EXERCISE PROMPT
Please carry on the passage below about Shakespeare and the play King Leir, starting right after its last sentence.

PROVIDED PASSAGE
▬▬▬▬▬▬▬▬▬▬

In the summer of 1605 John Wright began selling copies of a newly printed play called The True Chronicle History of King Leir, which had first been staged around 1590. Not long after, William Shakespeare, who lived just a short stroll from Wright’s bookshop, picked up a copy. A few years earlier Shakespeare had moved from his lodgings in Southwark, near the Globe Theatre, to quarters in a quieter and more upscale neighborhood, on the corner of Silver and Muggle Streets in Cripplegate. His landlords were Christopher and Marie Mountjoy, Huguenot artisans who made their living supplying fashionable headwear for court ladies. The walk from his new lodgings to Wright’s bookshop took just a few minutes. Crossing Silver Street, Shakespeare would have passed his parish church, St. Olave’s, before heading south down Noble Street toward St. Paul’s Cathedral, passing Goldsmiths’ Hall as Noble Street turned into Foster Lane, emerging onto the busy thoroughfare of Cheapside. With Cheapside Cross to his left, and St. Paul’s and beyond it the Thames directly ahead, Shakespeare would have turned west, passing St. Martin’s Lane and then the Shambles, home to London’s butchers. Christ Church was now in sight, and just beyond it Wright’s shop, abutting Newgate market.

The advertisement on the title page of King Leir—“As it hath been divers and sundry times lately acted”—made it sound like a recent play, an impression reinforced by the quiet omission of who wrote and performed it. But Shakespeare knew that it was an old Queen’s Men’s play and probably also knew (though we don’t) who had written it. The Queen’s Men were a hand-picked all-star troupe formed under royal patronage back in 1583. For the next decade they were England’s premier company, touring widely, known for their politics (patriotic and Protestant), their didacticism, and their star comedian, Richard Tarleton. If he wasn’t busy acting that day in another playhouse, Shakespeare may have been part of the crowd that paid a total of thirty-eight shillings to see the Queen’s Men stage King Leir at the Rose Theatre in Southwark on April 6, 1594 (in coproduction with Lord Sussex’s Men), or part of the smaller gathering two days later for a performance that earned twenty-six shillings—solid though not spectacular box office receipts.

▬▬▬▬▬▬▬▬▬▬

LISTED ENTRIES
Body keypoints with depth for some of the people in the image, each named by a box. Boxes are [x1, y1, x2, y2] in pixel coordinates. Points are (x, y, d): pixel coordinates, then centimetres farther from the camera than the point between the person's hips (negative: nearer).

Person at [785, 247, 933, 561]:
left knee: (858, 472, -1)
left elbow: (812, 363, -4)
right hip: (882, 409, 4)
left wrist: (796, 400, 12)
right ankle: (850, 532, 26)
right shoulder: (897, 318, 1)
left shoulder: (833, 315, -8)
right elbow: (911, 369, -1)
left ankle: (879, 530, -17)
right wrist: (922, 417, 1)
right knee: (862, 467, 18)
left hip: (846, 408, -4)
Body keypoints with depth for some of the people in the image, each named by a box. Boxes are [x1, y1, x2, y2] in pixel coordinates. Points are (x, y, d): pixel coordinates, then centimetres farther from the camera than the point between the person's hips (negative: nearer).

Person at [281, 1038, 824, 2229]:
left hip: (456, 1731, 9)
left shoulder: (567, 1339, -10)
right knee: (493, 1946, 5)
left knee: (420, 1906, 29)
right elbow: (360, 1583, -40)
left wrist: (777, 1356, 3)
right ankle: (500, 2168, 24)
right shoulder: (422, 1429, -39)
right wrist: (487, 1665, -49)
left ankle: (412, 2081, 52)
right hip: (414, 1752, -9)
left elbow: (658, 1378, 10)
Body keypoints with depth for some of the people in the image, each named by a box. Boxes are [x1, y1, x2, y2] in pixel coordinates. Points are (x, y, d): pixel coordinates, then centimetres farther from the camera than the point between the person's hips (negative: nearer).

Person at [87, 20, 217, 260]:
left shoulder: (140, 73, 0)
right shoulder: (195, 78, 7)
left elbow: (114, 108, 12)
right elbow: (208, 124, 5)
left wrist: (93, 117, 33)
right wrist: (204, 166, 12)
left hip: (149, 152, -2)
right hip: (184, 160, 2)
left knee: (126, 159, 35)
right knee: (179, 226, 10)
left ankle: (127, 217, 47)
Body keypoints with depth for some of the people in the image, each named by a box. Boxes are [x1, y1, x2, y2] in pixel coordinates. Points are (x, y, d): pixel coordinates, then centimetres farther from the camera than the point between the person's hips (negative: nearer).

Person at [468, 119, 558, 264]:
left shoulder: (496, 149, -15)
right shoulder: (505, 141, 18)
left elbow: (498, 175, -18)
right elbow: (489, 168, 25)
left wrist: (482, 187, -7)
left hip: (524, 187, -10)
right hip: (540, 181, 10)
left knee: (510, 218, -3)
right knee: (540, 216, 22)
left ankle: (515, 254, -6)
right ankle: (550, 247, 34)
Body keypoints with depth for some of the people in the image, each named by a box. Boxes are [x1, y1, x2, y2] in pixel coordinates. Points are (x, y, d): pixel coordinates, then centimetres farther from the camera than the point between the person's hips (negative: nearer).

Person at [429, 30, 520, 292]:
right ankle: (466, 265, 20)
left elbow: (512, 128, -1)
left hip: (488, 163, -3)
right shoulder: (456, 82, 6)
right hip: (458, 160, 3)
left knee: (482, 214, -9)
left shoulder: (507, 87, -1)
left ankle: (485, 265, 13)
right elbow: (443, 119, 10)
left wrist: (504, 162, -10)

▬▬▬▬▬▬▬▬▬▬

WRITTEN RESPONSE
Looking back, Shakespeare would have recognized that their appearance at the Rose marked the beginning of the end for the Queen’s Men, who the following month sold off copies of some of their valuable play-scripts to London’s publishers, then took to the road, spending the next nine years touring the provinces until, upon the death of Queen Elizabeth, they disbanded. That year also marked the ascendancy of the company Shakespeare had recently joined as a founding shareholder, the Chamberlain’s Men, who soon succeeded the Queen’s Men as the leading players in the land, a position they had held ever since. King Leir had been among the plays the cash-poor Queen’s Men had unloaded in 1594, and Edward White, who bought it, quickly entered his right to publish the play in the Stationers’ Register. But for some reason, perhaps sensing that the play had little prospect of selling well, White never published it. Over a decade would pass before his former apprentice John Wright obtained the rights from him and the play finally appeared in print.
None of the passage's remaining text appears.